Ding Yahe abrazó a Ni Rui por detrás, consolándola con el corazón roto: "Cariño, cariño, mamá está aquí, mamá está aquí".

Zhao Xiyin se derrumbó al instante. Se dio la vuelta, con el rostro pálido, y gritó: "¡Yo también soy tu hija!". Luego, exclamó histéricamente: "¡Yo también te llamo 'mamá'!".

Ding Yahe tembló inconscientemente, y su expresión mostró una vacilación momentánea.

Zhao Xiyin veía a Ni Rui como una espina clavada en su costado, deseando poder devorarla viva. Se abalanzó sobre ella, la agarró del cabello y la arrastró al suelo. Estaba desesperada, y su fuerza era tal que nadie podía detenerla. La inmovilizó frente a Zhao Wenchun, presionando su rostro contra el suelo.
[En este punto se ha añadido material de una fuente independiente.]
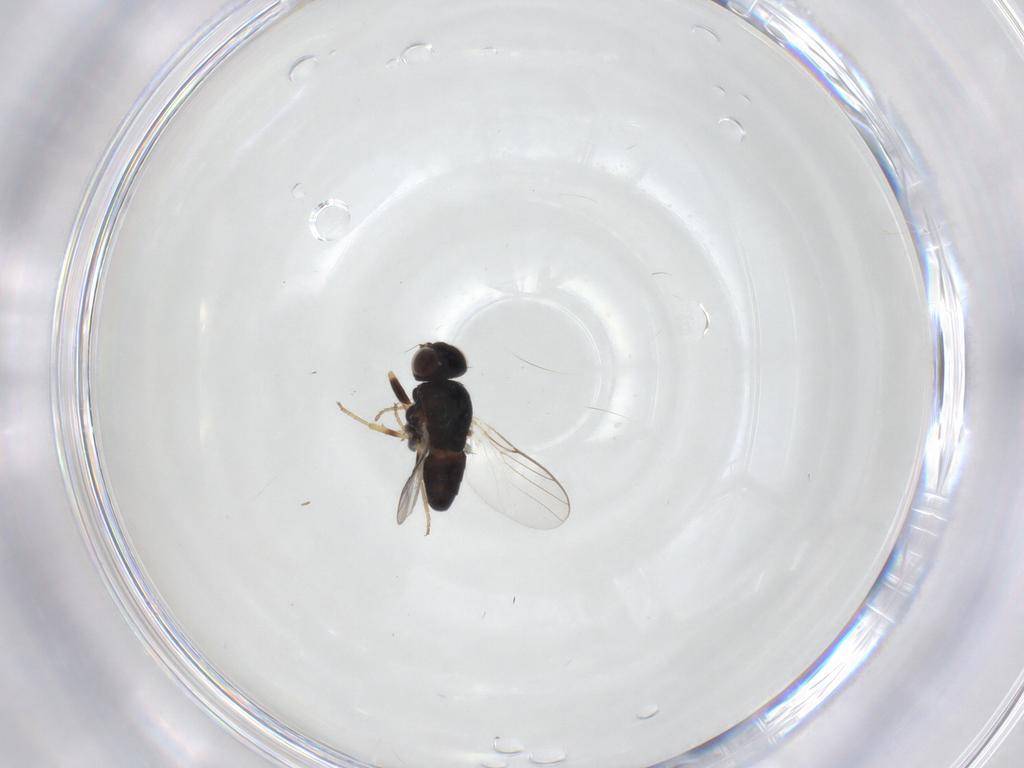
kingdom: Animalia
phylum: Arthropoda
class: Insecta
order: Diptera
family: Chloropidae
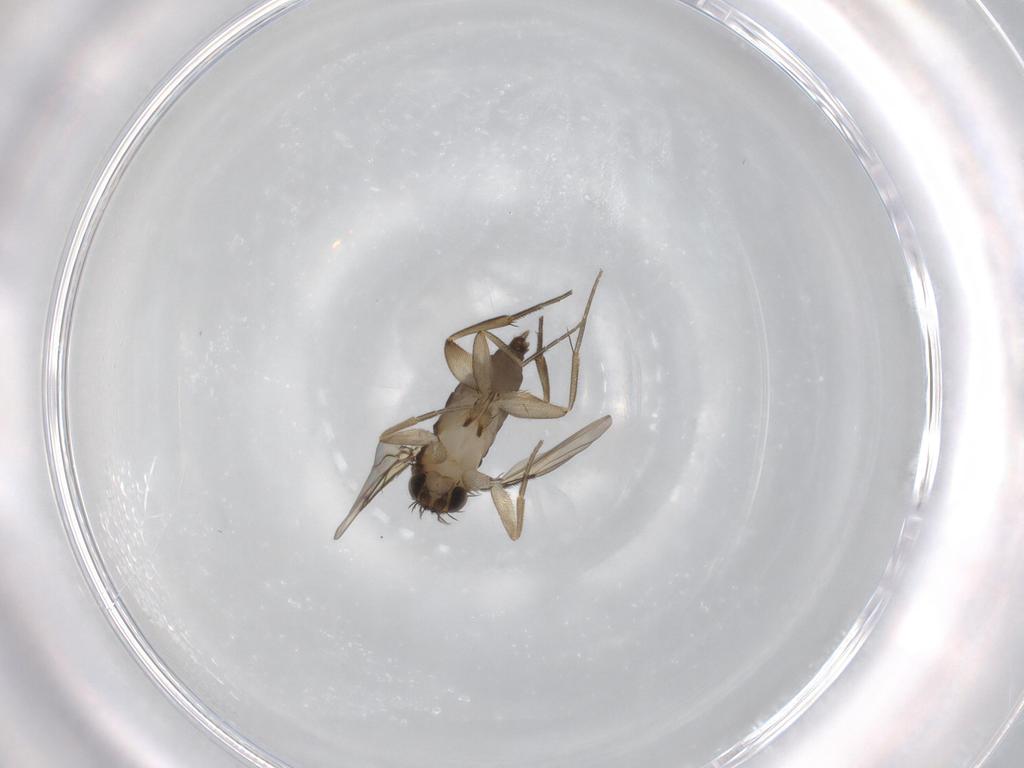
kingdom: Animalia
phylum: Arthropoda
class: Insecta
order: Diptera
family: Phoridae
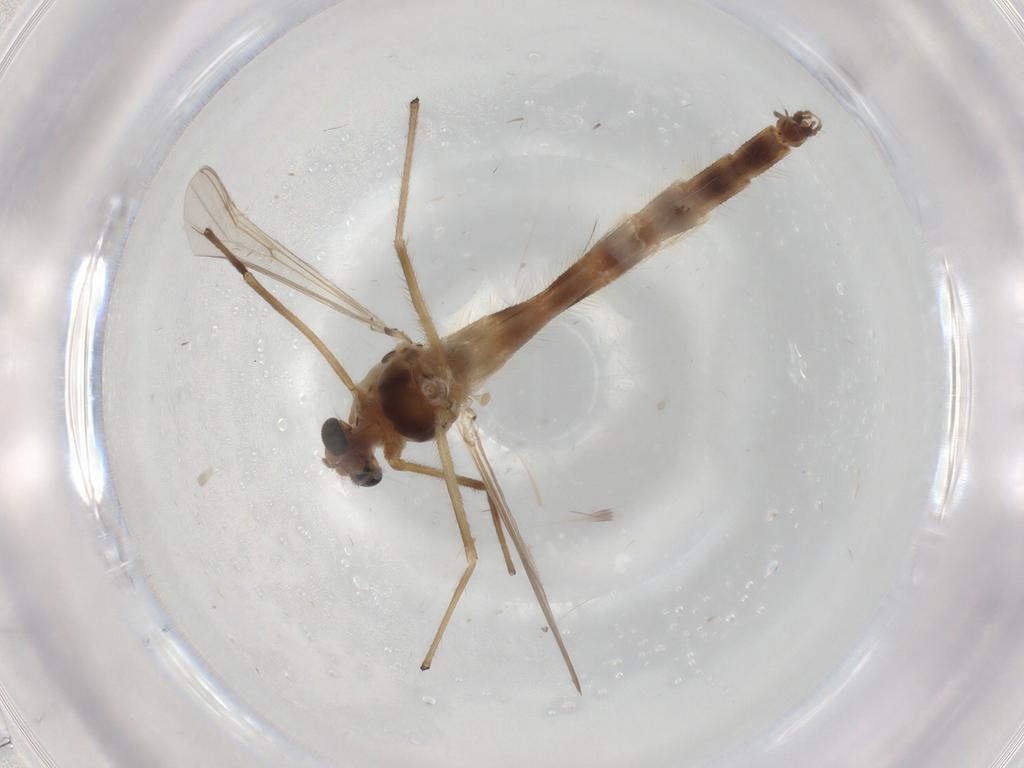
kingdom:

"Mi padre tiene cincuenta años, un hombre que ya pasó su mejor momento. ¿No le tienes ningún respeto? Tú te apellidas Ni, yo Zhao. Esta es mi familia Zhao. ¿Qué derecho tienes a venir aquí y comportarte como una loca? Golpeaste a mi padre, lo empujaste. ¿No tienes vergüenza? Ni Rui, te lo digo: de ahora en adelante, si alguna vez intento aconsejarte sobre algo, me atropellará un coche y moriré mañana. Si te reconozco como mi hermana, nunca tendré un buen final. Escúchame bien: aunque coma, beba y me acueste con gente, no tiene absolutamente nada que ver contigo. ¿Me oyes? ¡Absolutamente nada!"
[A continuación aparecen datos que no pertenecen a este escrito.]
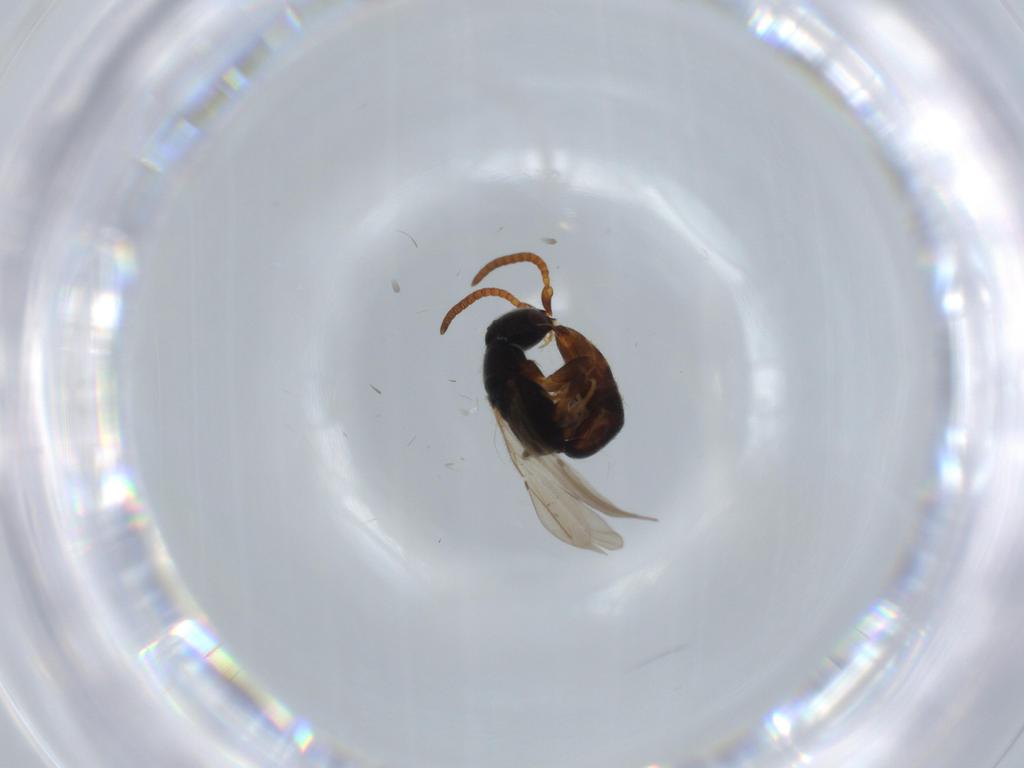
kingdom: Animalia
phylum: Arthropoda
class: Insecta
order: Hymenoptera
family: Bethylidae
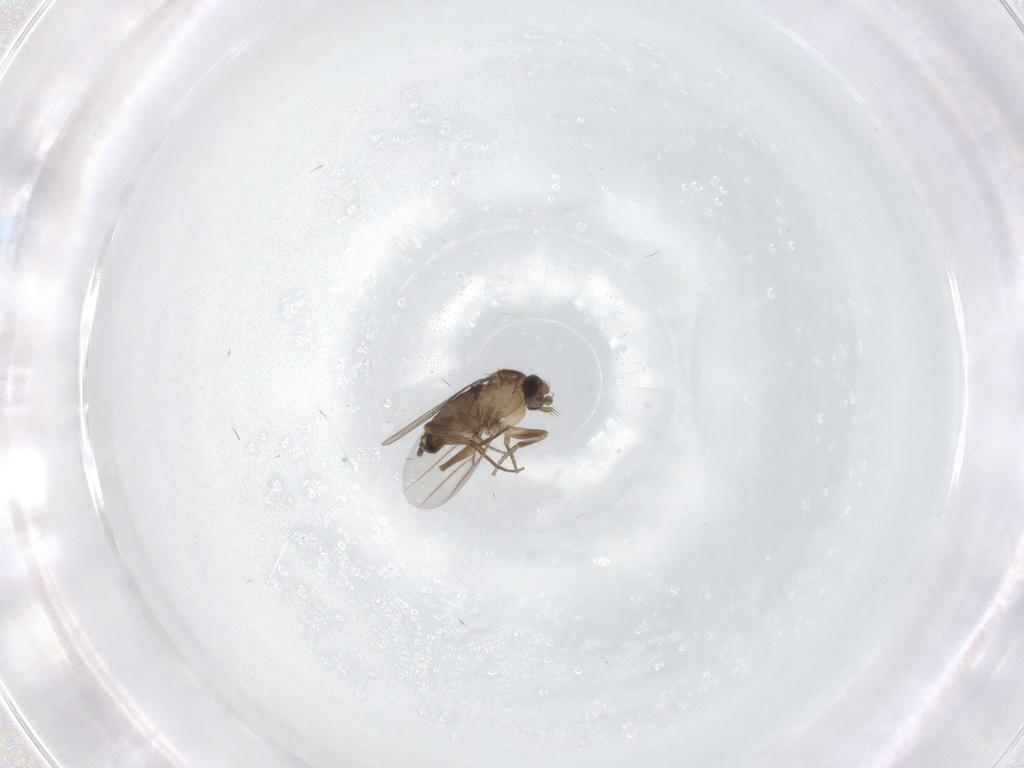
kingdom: Animalia
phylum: Arthropoda
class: Insecta
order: Diptera
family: Phoridae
El juramento de Zhao Xiyin fue extremadamente cruel; rara vez se mostraba tan despiadada.

Tras hablar, agarró con fuerza el cabello de Ni Rui, le echó el cuello hacia atrás y la presionó bruscamente contra el suelo. Se oyó un sonido...

"Pum." "Pum." "Pum."

Tres fuertes golpes seguidos del fuerte impacto de la frente de Ni Rui contra el suelo a los pies de Zhao Wenchun.

Ni Rui lloró desconsoladamente, con el rostro enrojecido por la humillación. La casa se sumió en el caos, y el alboroto atrajo la atención de los vecinos, que se asomaban por sus puertas. Zhao Xiyin estaba completamente abrumada, furiosa y con los ojos inyectados en sangre.
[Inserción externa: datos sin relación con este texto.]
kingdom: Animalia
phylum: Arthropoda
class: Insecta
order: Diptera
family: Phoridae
En la lucha de hace un momento, fragmentos de porcelana le habían dejado los hombros y el cuello cubiertos de pequeños cortes sangrientos. Un movimiento del dorso de la mano extendió la sangre, dándole un aspecto increíblemente seductor.

Zhou Qishen dio un paso al frente, colocándose detrás de ella, y luego extendió su mano derecha y la atrajo hacia sí. Con la otra mano, desde atrás, su palma ancha y cálida cubrió suavemente sus ojos. El pecho que tenía detrás era caliente, firme y poderoso. Era un refugio, un pequeño santuario, el último hogar cálido tras una sangrienta batalla.

La armadura de Zhao Xiyin se aflojó casi al instante.

La voz profunda y tranquila de Zhou Qishen resonó en sus oídos, pesada y poderosa, tierna y afectuosa: "Xiao West, apóyate en mí".

Entonces se oyó un fuerte estruendo, tan inesperado que nadie pudo reaccionar.

Zhao Wenchun se desplomó al suelo.

A finales de noviembre, a medida que los días se acortan con la llegada del otoño, oscurece antes de las seis de la tarde.

Tras esperar otras dos horas, el médico realizó un segundo examen a Zhao Wenchun. Al salir de la sala, le dijo a Zhou Qishen que Zhao se encontraba bien. Le explicó que, con la edad, las enfermedades cardiovasculares y cerebrovasculares son propensas a recaer. Le aconsejó al paciente que descansara más y, sobre todo, que evitara la ansiedad y el estrés excesivos, y que mantuviera la estabilidad emocional.

Zhou Qishen le dio una palmada en el hombro al doctor y le dijo: "Gracias, le invito a cenar otro día".